Primary Study Objective: Efficacy and durability of switching to lopinavir/ritonavir single-drug HAART compared to maintaining therapy based on lopinavir/ritonavir and two nucleosides Secondary Study Objective(s): Safety (related drug AEs/SAEs and laboratory anomalies G3/4) through 48 w. Resistance profile on patients with sustained virological failure QOL comparing stopping nucleosides versus continuing therapy Pharmaco-economic analysis comparing treatment cost between the 2 study arms. Predicting factors of failure in the stopping nucleosides arm Subject Population: 200 patients Study Design: RANDOMIZATION: Patients are randomized (1:1) either to continue under the same treatment or stop nucleosides as follows: Stopping nucleosides arm: Lopinavir/r alone. Continuing arm: Lopinavir/r + 2 NRTIs STUDY PROCEDURES: A baseline HIV-RNA, CD4 and routine labs will be collected if the most recent results are not collected within the 4 weeks prior entering the study. Patients will be followed for HIV-RNA (and CD4) at w1, w4, w8, w16, w24, w 36 and w48. After w48, durability of response to lopinavir/r single-drug therapy will be studied long-term (up to w96). Routine hematology and clinical chemistry (including fasting triglycerides and cholesterol, total and HDL/LDL ratio) will be measured at w4, w16, w24, w 36 and w48. A central laboratory will be used for HIV-RNA determinations and to archive plasma/cell samples for further genotype test in case of rebound. Treatment adherence will be followed with a self-patient report questionnaire (GEEMA study) All AEs will be collected if suspected relation (possible or probable) to any concomitant ARV drug, and SAEs, related or not, reported within 24h.

% patients with virological failure: HIV-RNA > 500 cop/ml under the randomly assigned therapy (OT and ITT)
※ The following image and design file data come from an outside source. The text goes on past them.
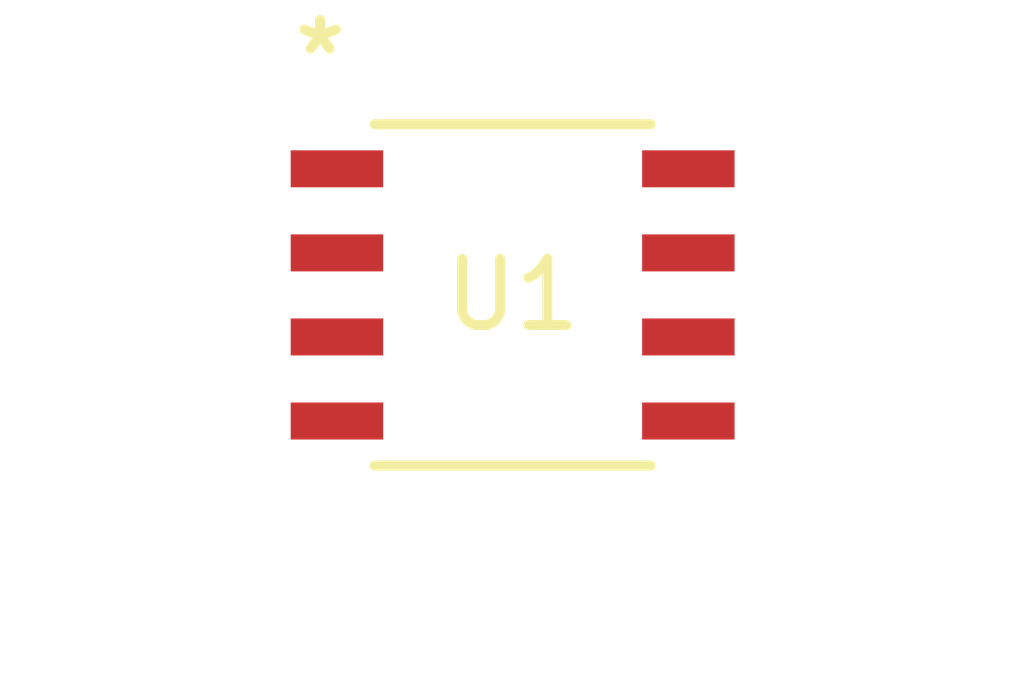
<source format=kicad_pcb>
(kicad_pcb (version 20211014) (generator pcbnew)

  (general
    (thickness 1.6)
  )

  (paper "A4")
  (layers
    (0 "F.Cu" signal)
    (31 "B.Cu" signal)
    (32 "B.Adhes" user "B.Adhesive")
    (33 "F.Adhes" user "F.Adhesive")
    (34 "B.Paste" user)
    (35 "F.Paste" user)
    (36 "B.SilkS" user "B.Silkscreen")
    (37 "F.SilkS" user "F.Silkscreen")
    (38 "B.Mask" user)
    (39 "F.Mask" user)
    (40 "Dwgs.User" user "User.Drawings")
    (41 "Cmts.User" user "User.Comments")
    (42 "Eco1.User" user "User.Eco1")
    (43 "Eco2.User" user "User.Eco2")
    (44 "Edge.Cuts" user)
    (45 "Margin" user)
    (46 "B.CrtYd" user "B.Courtyard")
    (47 "F.CrtYd" user "F.Courtyard")
    (48 "B.Fab" user)
    (49 "F.Fab" user)
    (50 "User.1" user)
    (51 "User.2" user)
    (52 "User.3" user)
    (53 "User.4" user)
    (54 "User.5" user)
    (55 "User.6" user)
    (56 "User.7" user)
    (57 "User.8" user)
    (58 "User.9" user)
  )

  (setup
    (pad_to_mask_clearance 0)
    (pcbplotparams
      (layerselection 0x00010fc_ffffffff)
      (disableapertmacros false)
      (usegerberextensions false)
      (usegerberattributes true)
      (usegerberadvancedattributes true)
      (creategerberjobfile true)
      (svguseinch false)
      (svgprecision 6)
      (excludeedgelayer true)
      (plotframeref false)
      (viasonmask false)
      (mode 1)
      (useauxorigin false)
      (hpglpennumber 1)
      (hpglpenspeed 20)
      (hpglpendiameter 15.000000)
      (dxfpolygonmode true)
      (dxfimperialunits true)
      (dxfusepcbnewfont true)
      (psnegative false)
      (psa4output false)
      (plotreference true)
      (plotvalue true)
      (plotinvisibletext false)
      (sketchpadsonfab false)
      (subtractmaskfromsilk false)
      (outputformat 1)
      (mirror false)
      (drillshape 1)
      (scaleselection 1)
      (outputdirectory "")
    )
  )

  (net 0 "")
  (net 1 "unconnected-(U1-Pad1)")
  (net 2 "unconnected-(U1-Pad2)")
  (net 3 "unconnected-(U1-Pad3)")
  (net 4 "unconnected-(U1-Pad4)")
  (net 5 "unconnected-(U1-Pad5)")
  (net 6 "unconnected-(U1-Pad6)")
  (net 7 "unconnected-(U1-Pad7)")
  (net 8 "unconnected-(U1-Pad8)")

  (footprint "PIC16F15313T-ISN:SOIC8_SN_MCH" (layer "F.Cu") (at 165.1 88.9))

)

</source>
Inclusion Criteria: HIV patients > 18 years old who provide signed and dated Informed consent. HIV patients who have been receiving lopinavir/ritonavir and two nucleosides during at least 4 weeks. Plasma HIV RNA < 50 cop/ml for six months Exclusion Criteria: HIV patients who have stopped a protease inhibitor due to virological failure. HIV patients with hepatic or renal insufficiency. HIV patients with positive serum HBVAg HIV patients who require treatment with a lopinavir/r contraindicated medication. HIV pregnant or breastfeeding women. Active drug abuse (including alcohol or recreational drugs). Exception, cannabis, provided the investigator is confident in patient adherence. Patients under Methadone program will be accepted too if deemed appropriate by the investigator.
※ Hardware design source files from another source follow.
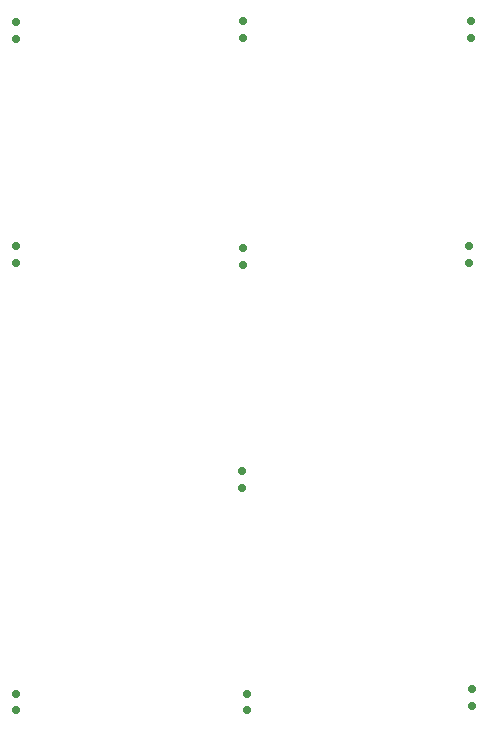
<source format=gbr>
%TF.GenerationSoftware,KiCad,Pcbnew,9.0.6*%
%TF.CreationDate,2025-12-08T11:04:57+13:00*%
%TF.ProjectId,hacropad,68616372-6f70-4616-942e-6b696361645f,rev?*%
%TF.SameCoordinates,Original*%
%TF.FileFunction,Paste,Bot*%
%TF.FilePolarity,Positive*%
%FSLAX46Y46*%
G04 Gerber Fmt 4.6, Leading zero omitted, Abs format (unit mm)*
G04 Created by KiCad (PCBNEW 9.0.6) date 2025-12-08 11:04:57*
%MOMM*%
%LPD*%
G01*
G04 APERTURE LIST*
G04 Aperture macros list*
%AMRoundRect*
0 Rectangle with rounded corners*
0 $1 Rounding radius*
0 $2 $3 $4 $5 $6 $7 $8 $9 X,Y pos of 4 corners*
0 Add a 4 corners polygon primitive as box body*
4,1,4,$2,$3,$4,$5,$6,$7,$8,$9,$2,$3,0*
0 Add four circle primitives for the rounded corners*
1,1,$1+$1,$2,$3*
1,1,$1+$1,$4,$5*
1,1,$1+$1,$6,$7*
1,1,$1+$1,$8,$9*
0 Add four rect primitives between the rounded corners*
20,1,$1+$1,$2,$3,$4,$5,0*
20,1,$1+$1,$4,$5,$6,$7,0*
20,1,$1+$1,$6,$7,$8,$9,0*
20,1,$1+$1,$8,$9,$2,$3,0*%
G04 Aperture macros list end*
%ADD10RoundRect,0.150000X-0.200000X0.150000X-0.200000X-0.150000X0.200000X-0.150000X0.200000X0.150000X0*%
G04 APERTURE END LIST*
D10*
%TO.C,D8*%
X119460000Y-114437500D03*
X119460000Y-113037500D03*
%TD*%
%TO.C,D10*%
X158060000Y-114090000D03*
X158060000Y-112690000D03*
%TD*%
%TO.C,D9*%
X139010000Y-114437500D03*
X139010000Y-113037500D03*
%TD*%
%TO.C,D5*%
X138710000Y-76752500D03*
X138710000Y-75352500D03*
%TD*%
%TO.C,D1*%
X119520000Y-57582500D03*
X119520000Y-56182500D03*
%TD*%
%TO.C,D7*%
X138610000Y-95640000D03*
X138610000Y-94240000D03*
%TD*%
%TO.C,D2*%
X138660000Y-57530000D03*
X138660000Y-56130000D03*
%TD*%
%TO.C,D6*%
X157860000Y-76590000D03*
X157860000Y-75190000D03*
%TD*%
%TO.C,D3*%
X157980000Y-57500000D03*
X157980000Y-56100000D03*
%TD*%
%TO.C,D4*%
X119520000Y-76562500D03*
X119520000Y-75162500D03*
%TD*%
M02*

</source>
Arribas JR, Delgado R, Arranz A, Munoz R, Portilla J, Pasquau J, Perez-Elias MJ, Iribarren JA, Rubio R, Ocampo A, Sanchez-Conde M, Knobel H, Arazo P, Sanz J, Lopez-Aldeguer J, Montes ML, Pulido F; OK04 Study Group. Lopinavir-ritonavir monotherapy versus lopinavir-ritonavir and 2 nucleosides for maintenance therapy of HIV: 96-week analysis. J Acquir Immune Defic Syndr. 2009 Jun 1;51(2):147-52. doi: 10.1097/QAI.0b013e3181a56de5.
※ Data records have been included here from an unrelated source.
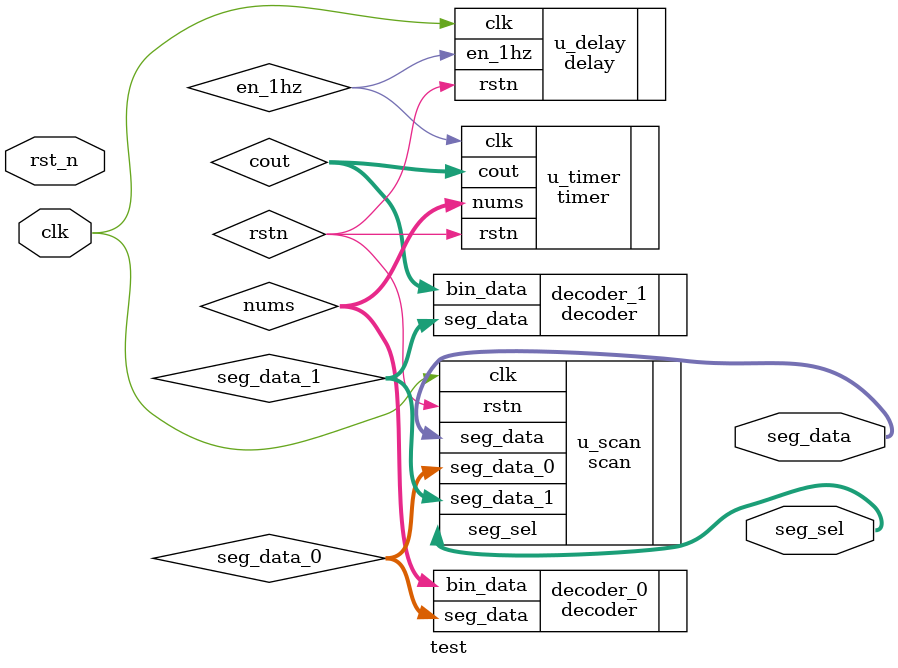
<source format=v>
module test (
    input      clk,
    input      rst_n,
    output[5:0]seg_sel,
    output[7:0]seg_data
);



wire en_1hz;

delay  u_delay (
    .clk                     ( clk      ),
    .rstn                    ( rstn     ),

    .en_1hz                  ( en_1hz   )
);

wire [3:0] nums;
wire [2:0] cout;

timer  u_timer (
    .clk                     ( en_1hz         ),
    .rstn                    ( rstn        ),

    .nums                    ( nums   ),
    .cout                    ( cout   )
);

wire [7:0] seg_data_0;
wire [7:0] seg_data_1;

decoder  decoder_0 (
    .bin_data                ( nums ),
    .seg_data               ( seg_data_0        )
);

decoder  decoder_1 (
    .bin_data                ( cout ),
    .seg_data               ( seg_data_1        )
);



scan u_scan (
    .clk                     ( clk               ),
    .rstn                    ( rstn              ),
    .seg_data_0              ( seg_data_0   ),
    .seg_data_1              ( seg_data_1  ),

    .seg_sel                 ( seg_sel      ),
    .seg_data                ( seg_data     )
);


endmodule //test
</source>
Pulido F, Arribas JR, Delgado R, Cabrero E, Gonzalez-Garcia J, Perez-Elias MJ, Arranz A, Portilla J, Pasquau J, Iribarren JA, Rubio R, Norton M; OK04 Study Group. Lopinavir-ritonavir monotherapy versus lopinavir-ritonavir and two nucleosides for maintenance therapy of HIV. AIDS. 2008 Jan 11;22(2):F1-9. doi: 10.1097/QAD.0b013e3282f4243b.